TASK BRIEF. The entries below contain pictures. Retype everything except those pictures, exactly as given.

# # # #

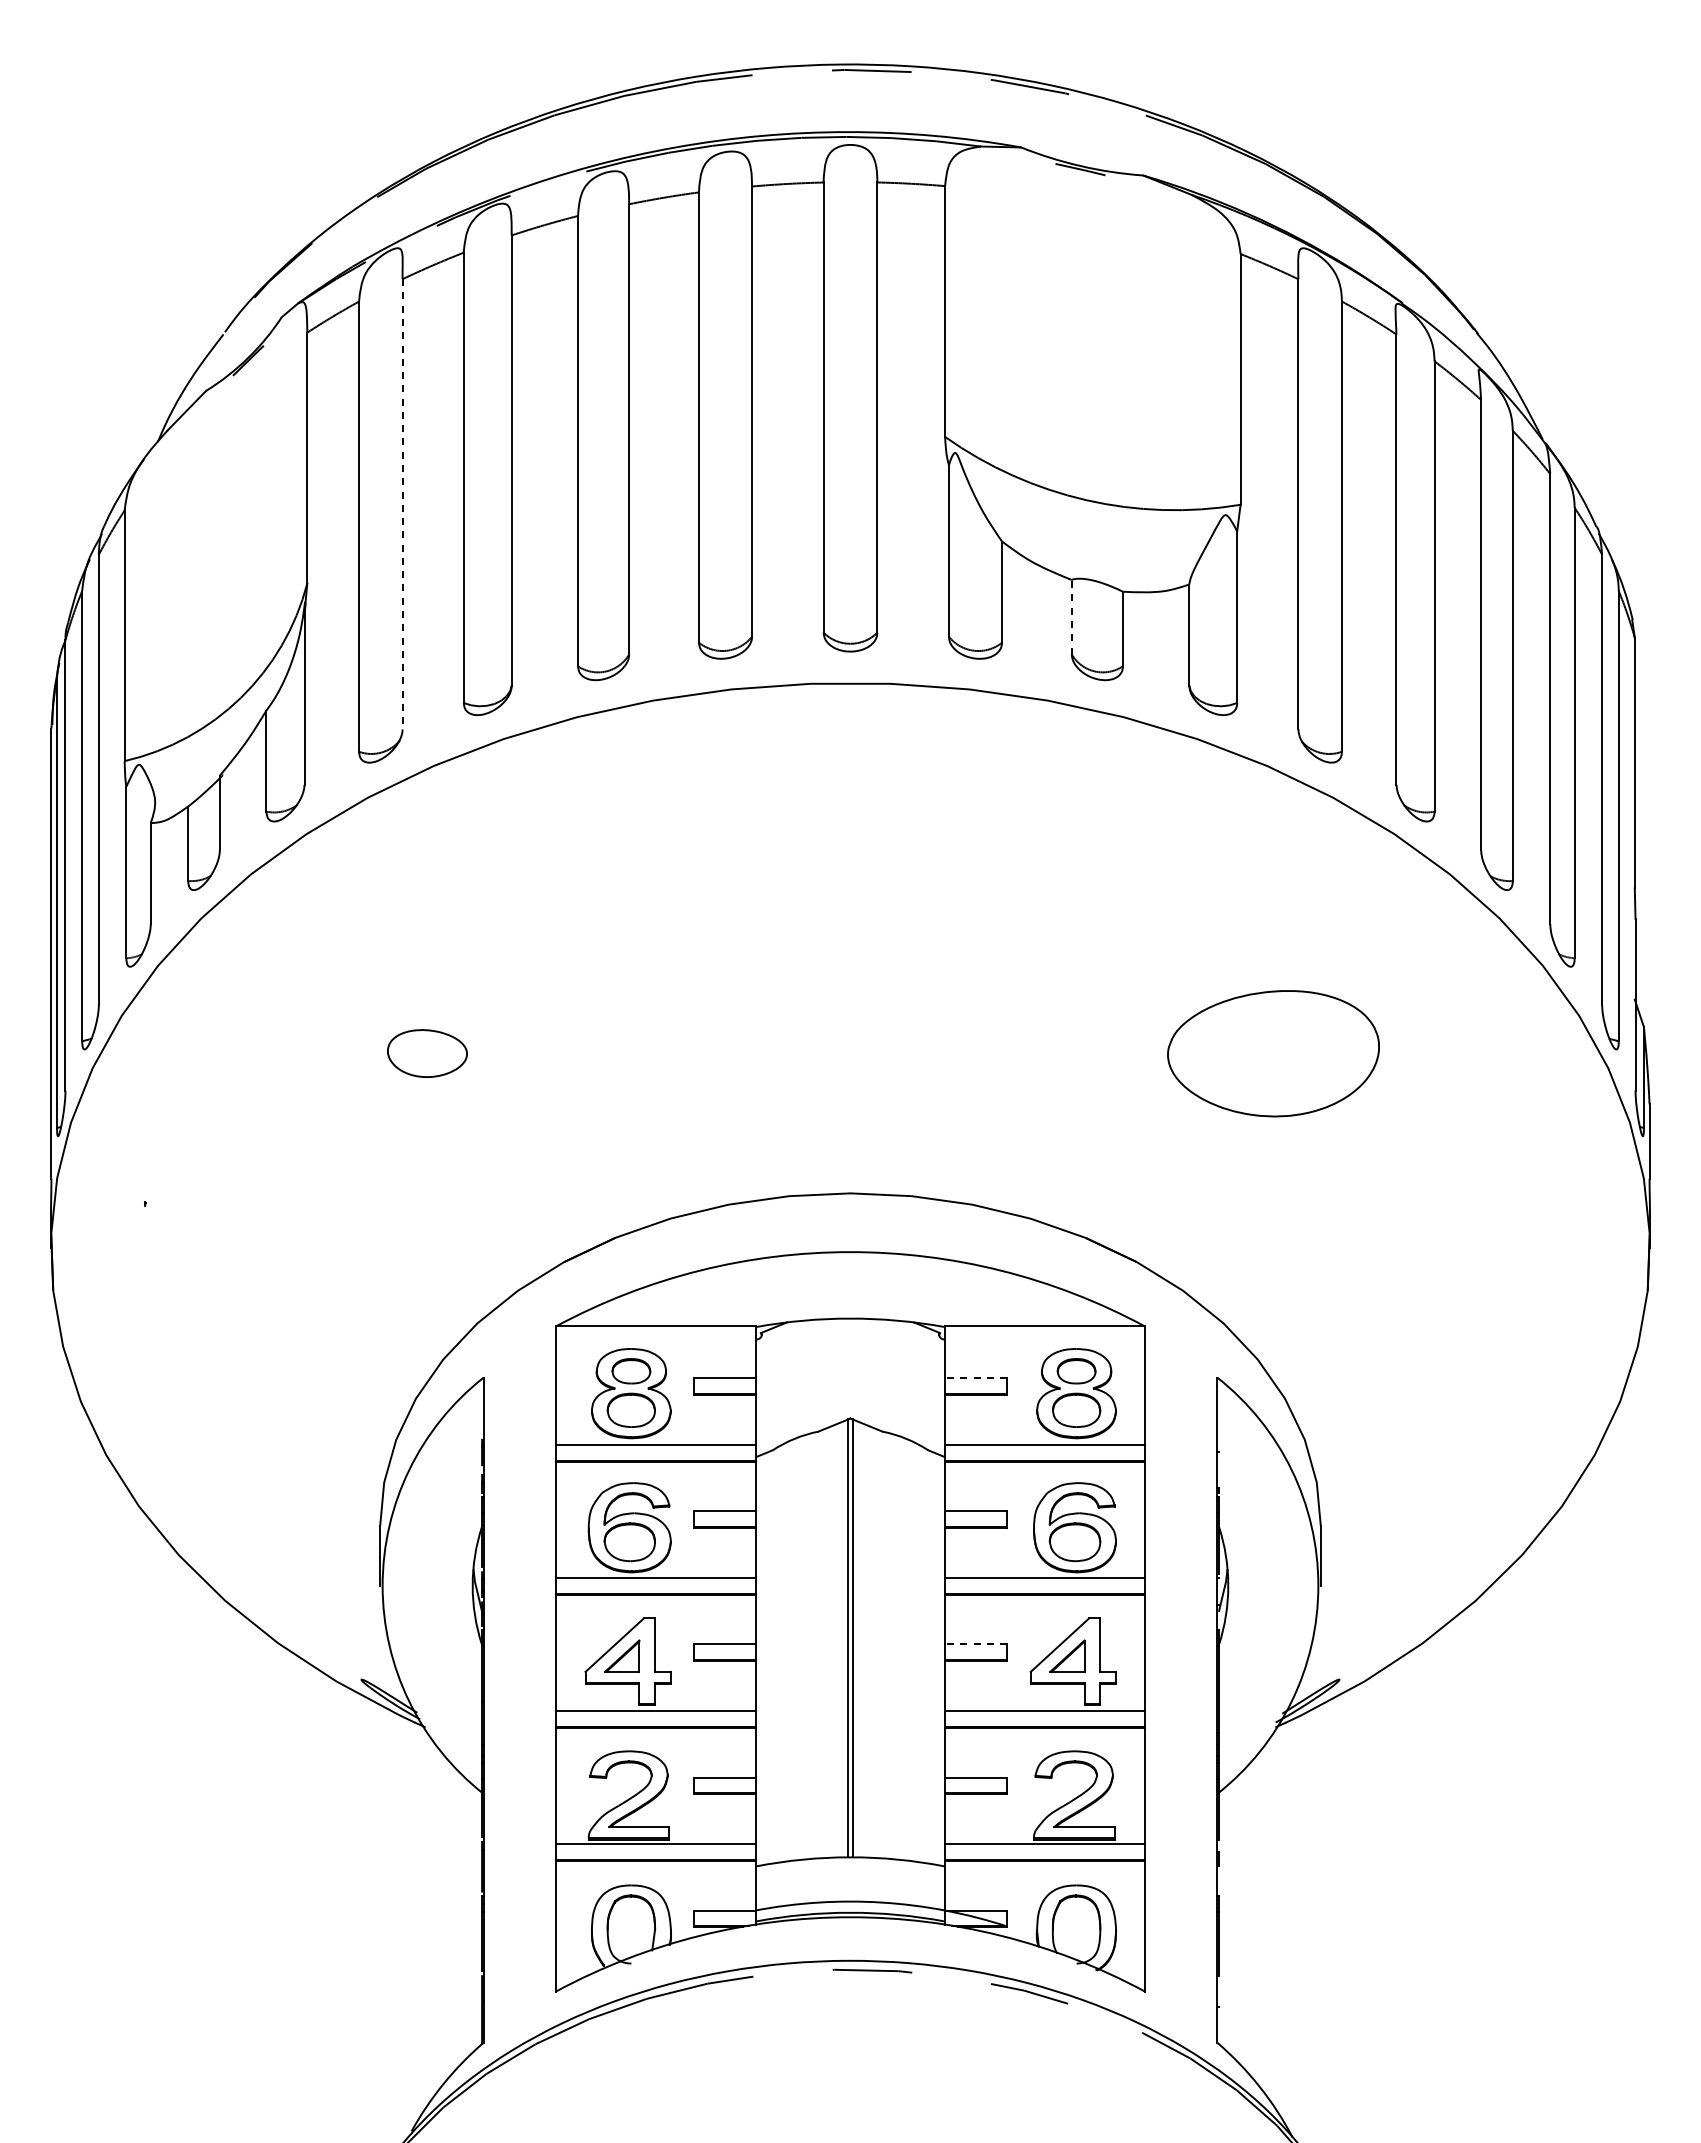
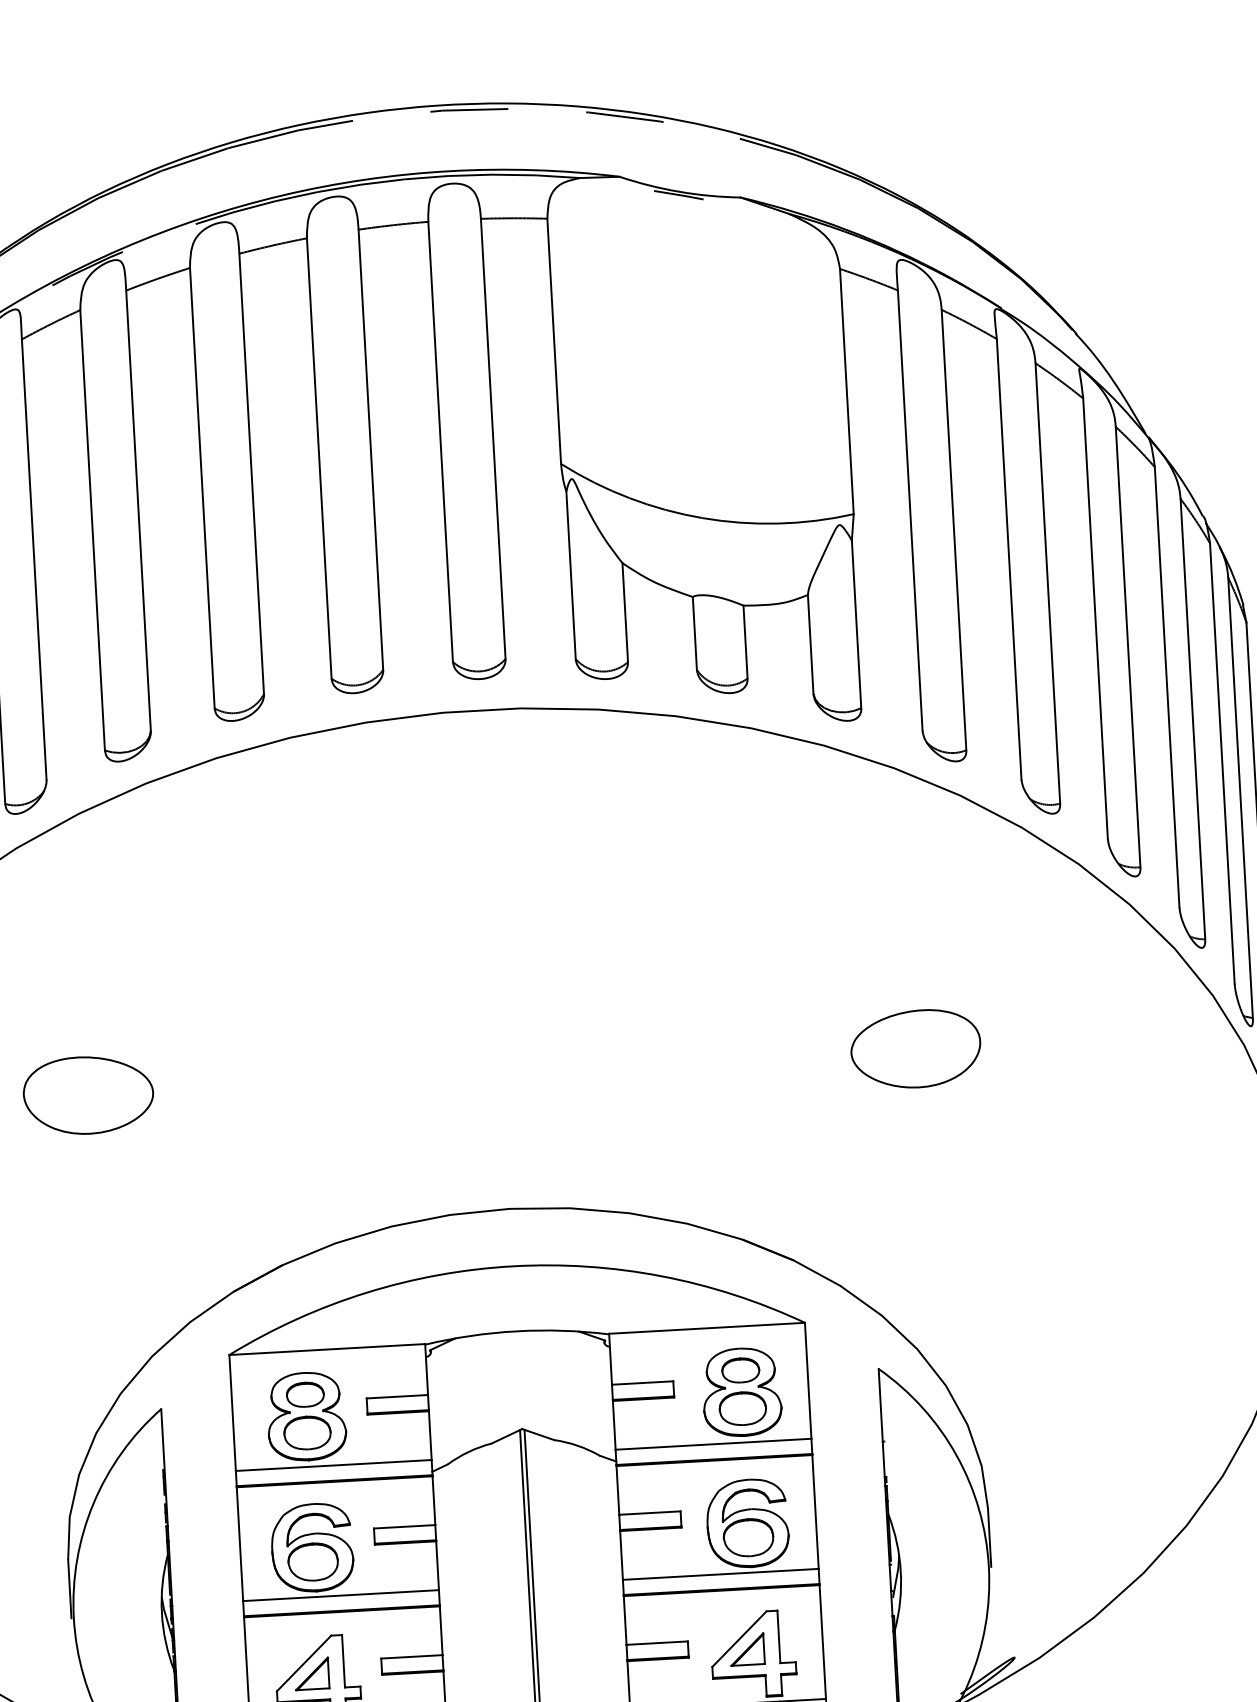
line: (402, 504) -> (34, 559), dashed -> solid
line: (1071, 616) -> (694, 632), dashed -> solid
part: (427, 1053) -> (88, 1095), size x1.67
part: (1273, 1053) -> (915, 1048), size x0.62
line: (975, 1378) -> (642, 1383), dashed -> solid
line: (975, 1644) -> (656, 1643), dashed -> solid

# # # #

SOLUTION BELOW.
line: (402, 504) -> (34, 559), dashed -> solid
line: (1071, 616) -> (694, 632), dashed -> solid
part: (427, 1053) -> (88, 1095), size x1.67
part: (1273, 1053) -> (915, 1048), size x0.62
line: (975, 1378) -> (642, 1383), dashed -> solid
line: (975, 1644) -> (656, 1643), dashed -> solid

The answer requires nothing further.